Friday, April 27, 2012

Beer Gun: Bottling from a Keg

Since we dont drink the Steam beer at all, and today I was scheduled to bottle the Belgian Pale, I decided to throw a curveball and keg the Belgian Pale. Since we dont have any empty kegs, we would have to free one up by bottling the contents. I had been reading about bottling from kegs and you can buy commercial "beer guns" for ~$125, but since we do this on-the-cheap, I decided to make one myself. In the picture above you can see that I just inserted a bottling wand into the business-end of a picnic tap, the little stopper (circled in red) is the key to the homemade beer gun.
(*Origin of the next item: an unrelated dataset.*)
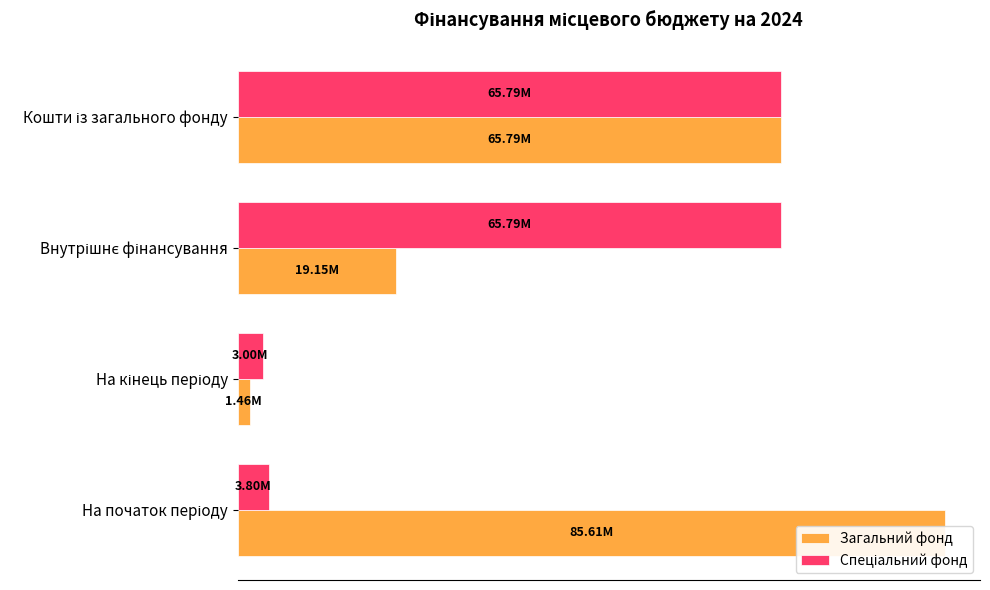

How many groups of bars are there?

4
When filling bottles (pictured below) the stopper is in the bottle neck to create a seal. The increased pressure inside the bottle then pushes back against the foam that would be building and minimizes it. You simply fill and then periodically "burp" the excess pressure inside the bottle by deforming the stopper.
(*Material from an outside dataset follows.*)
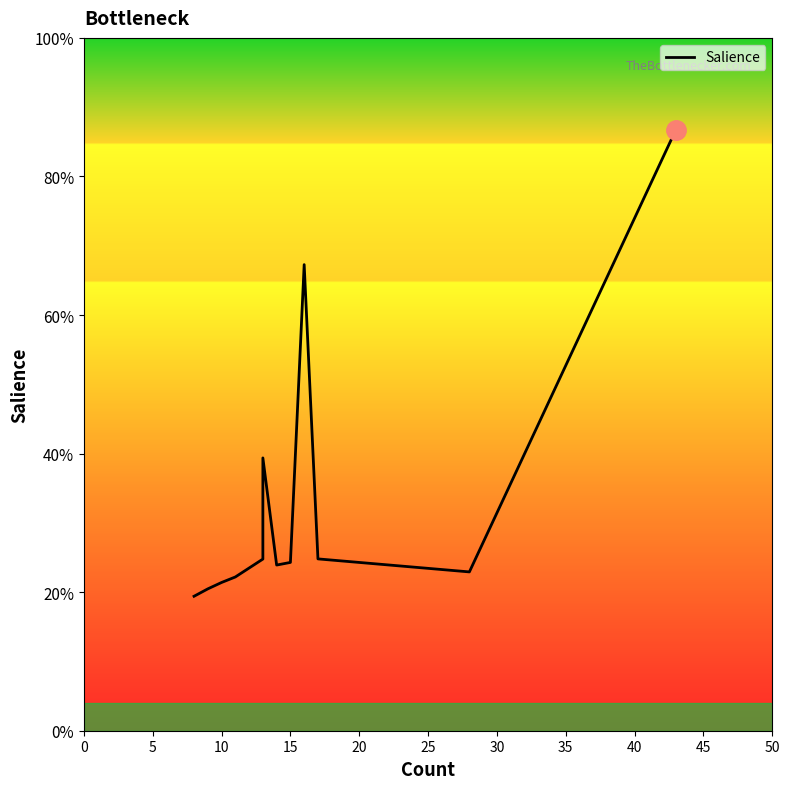

How many lines are shown in the chart?

1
It took a few bottles to get the hang of it, and I still need some practice getting a good final volume in the bottle, but overall I was able to successfully bottle 25 bottles of the Steam and then keg the Belgian Pale Ale. The homemade beer gun isnt really meant to bottle entire batches because it is a somewhat slow process: fill 6 bottles, cap 6 bottles, then repeat. The filling is also a bit slower than filling from a bottling bucket and as a result, it took me 30-40 minutes to fill and cap 25 bottles. The main purpose of the gun then is to fill a few bottles (probably 6 or less) for quick use like going to a friend's house, camping, etc. When we need some bottles, we'll just fill up a few and be on our way. Since we have a stopper that also works on growlers, we can fill those too without the mess and waste that normally comes with filling growlers (you know what I mean if you watched a bartender at a brewery fill a growler and waste a lot of beer filling the growler until the foam is gone). The best part of the beer gun was the cost. I already had the bottling wand, picnic tap,and beverage line, so I only had to buy the stopper. Grand total: $0.50.